Google Launches Android App To Improve Its Indoor Location Accuracy

Google Maps, Bing Maps and a number of startups have been offering indoor maps for large venues like airports, malls and stadiums for quite a while. The problem with indoor mapping, though, is that it’s pretty hard for these companies to actually tell you exactly where you are on these maps. GPS obviously doesn’t work well in these spaces and WiFi and cell tower triangulation just isn’t very accurate. Now, however, Google has come up with a plan to improve indoor location accuracy for venues in Google Maps: venue owners who have uploaded their floor plans to Google’s mapping service can now use a new Android app to provides Google with feedback about how accurate its predictions are for their locations.
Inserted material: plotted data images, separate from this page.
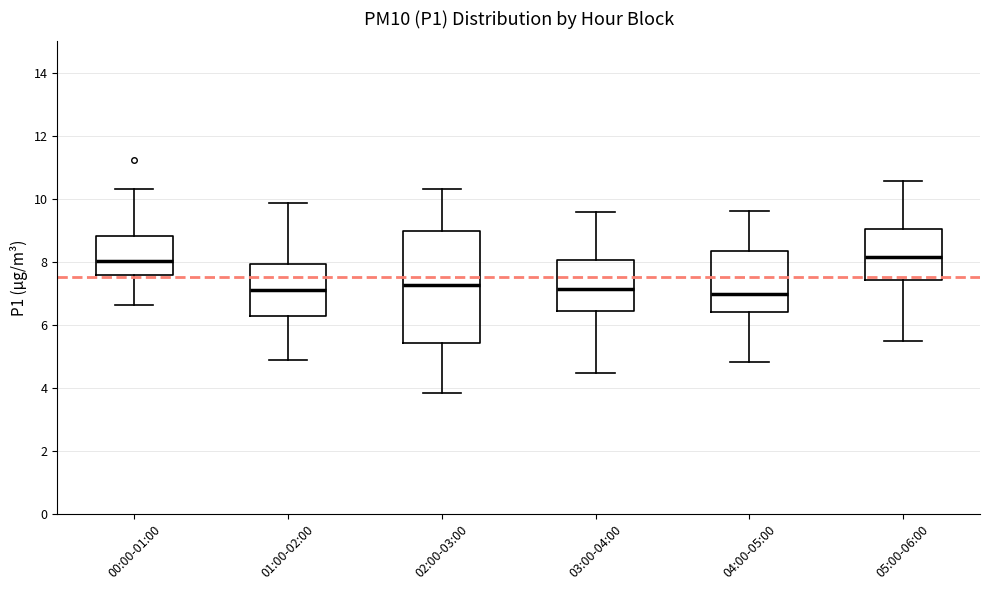

Reading left to right, transcribe this box plot: for each box, give where its median line is, the range the box spans, and where its two whiskers end, as read against the y-axis. The values are not printed on the chart, so give them approximately, as read against the axis.

00:00-01:00: median 8.0, box 7.6 to 8.8, whiskers 6.6 to 10.4
01:00-02:00: median 7.2, box 6.2 to 8.0, whiskers 4.8 to 9.8
02:00-03:00: median 7.2, box 5.4 to 9.0, whiskers 3.8 to 10.4
03:00-04:00: median 7.2, box 6.4 to 8.0, whiskers 4.4 to 9.6
04:00-05:00: median 7.0, box 6.4 to 8.4, whiskers 4.8 to 9.6
05:00-06:00: median 8.2, box 7.4 to 9.0, whiskers 5.4 to 10.6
All they need is an Android device (including tablets) that runs Android 2.3 or up.

Once installed, the app will tell its users where to go in the venue and while they walk, the app collects data about nearby WiFi hotspots, as well as data from local cell towers. Once it has collected and analyzed this data, Google can more reliably tell its users where they are inside the building. One specific feature that this process should improve is Google’s ability to tell you which floor you are on.

It’s a shame that Google is limiting this app to users who have uploaded their own floor plans. It would have been nice to see a fully crowdsourced version of this app that would allow anybody to help out with this project. Throw in a few gamification elements or other rewards (chances are you are in a commercial venue already, after all) and Google would have an army of volunteers in no time.